As part of its stated mission to “lead public health efforts to advance the behavioral health of the nation,” SAMHSA is responsible for the United States’ response to ongoing mental health and substance use disorder crises. Relatively small, with a budget of about $8 billion and around 900 staff as of the beginning of the year, the agency nonetheless covers a lot of ground, doling out and tracking large grants that states use to fund their mental health infrastructures.
APA has released numerous statements and Advocacy Alerts in response to the cuts at HHS and SAMHSA. In a statement issued in early April along with 11 other national mental health and substance use organizations, APA urged the Trump administration to reconsider the changes it has announced and to ensure that HHS and its agencies are able to “continue their missions unimpeded to support the mental health of our communities as well as to focus on addressing chronic disease with a strong emphasis on prevention and early intervention.”
Many questions remain unanswered about AHA. On social media, HHS Secretary Robert F. Kennedy Jr. said that HHS will “eliminate an entire alphabet soup of departments, while preserving their core functions by merging them into a new organization called the Administration for a Healthy America.” An HHS fact sheet states that AHA’s divisions will include primary care, maternal and child health, mental health, environmental health, HIV/AIDS, and workforce, and will involve “support of the U.S. Surgeon General and Policy team.” The divisions do not appear to include a separate focus on addiction.

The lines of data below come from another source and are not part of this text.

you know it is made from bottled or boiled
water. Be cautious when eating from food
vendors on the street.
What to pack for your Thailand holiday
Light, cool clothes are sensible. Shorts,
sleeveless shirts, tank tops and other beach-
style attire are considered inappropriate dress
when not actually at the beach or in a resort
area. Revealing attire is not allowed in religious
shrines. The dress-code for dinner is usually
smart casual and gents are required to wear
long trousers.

“Transferring SAMHSA to AHA will increase operational efficiency and assure programs are carried out because it will break down artificial divisions between similar programs,” according to an HHS news release. In addition to SAMHSA, AHA will include the Office of the Assistant Secretary for Health, the Health Resources and Services Administration, the Agency for Toxic Substances and Disease Registry, and the National Institute for Occupational Safety and Health.
Over the past four years, SAMHSA has grown substantially, from 472 full-time employees and a $5.5-billion budget in 2021 to nearly 900 employees and an $8.1-billion budget in 2025. The Trump administration and its Department of Government Efficiency have positioned their massive reductions to the federal workforce as part of an effort to significantly reduce government spending and shrink the national deficit.
The scope of the cuts has created confusion and anxiety among providers of mental health and substance use services. The CEO Alliance for Mental Health, of which APA CEO and Medical Director Marketa M. Wills, M.D., M.B.A., is a member, released a statement that called the cuts “deeply concerning.” The cuts, according to the statement, “have the potential to cause widespread harm to our communities.”
Community psychiatrists and others who spoke with Psychiatric News say the cuts and reshuffling of SAMHSA’s staff and funding will have a profound effect “on the ground” for millions of American with mental illness and substance abuse problems. When SAMHSA was formed in 1992, it took on the crucial role of supporting states, providing technical assistance, and funding innovative programs and pilot projects to help improve public mental health outcomes and spend money more effectively.
Today, the agency plays a unique role in supporting the entire U.S. public mental health infrastructure—performing a vital coordinating function for substance abuse and mental health services and providing mental health block grants to all 50 states and territories, according to Ken Thompson, M.D., former medical director of SAMHSA’s Center for Mental Health Services and currently chief medical officer for the Pennsylvania Psychiatric Leadership Council. And, while Medicaid is by far the largest source of federal mental health expenditures, Thompson said, “SAMHSA money helps states do innovative things that Medicaid won’t pay for.”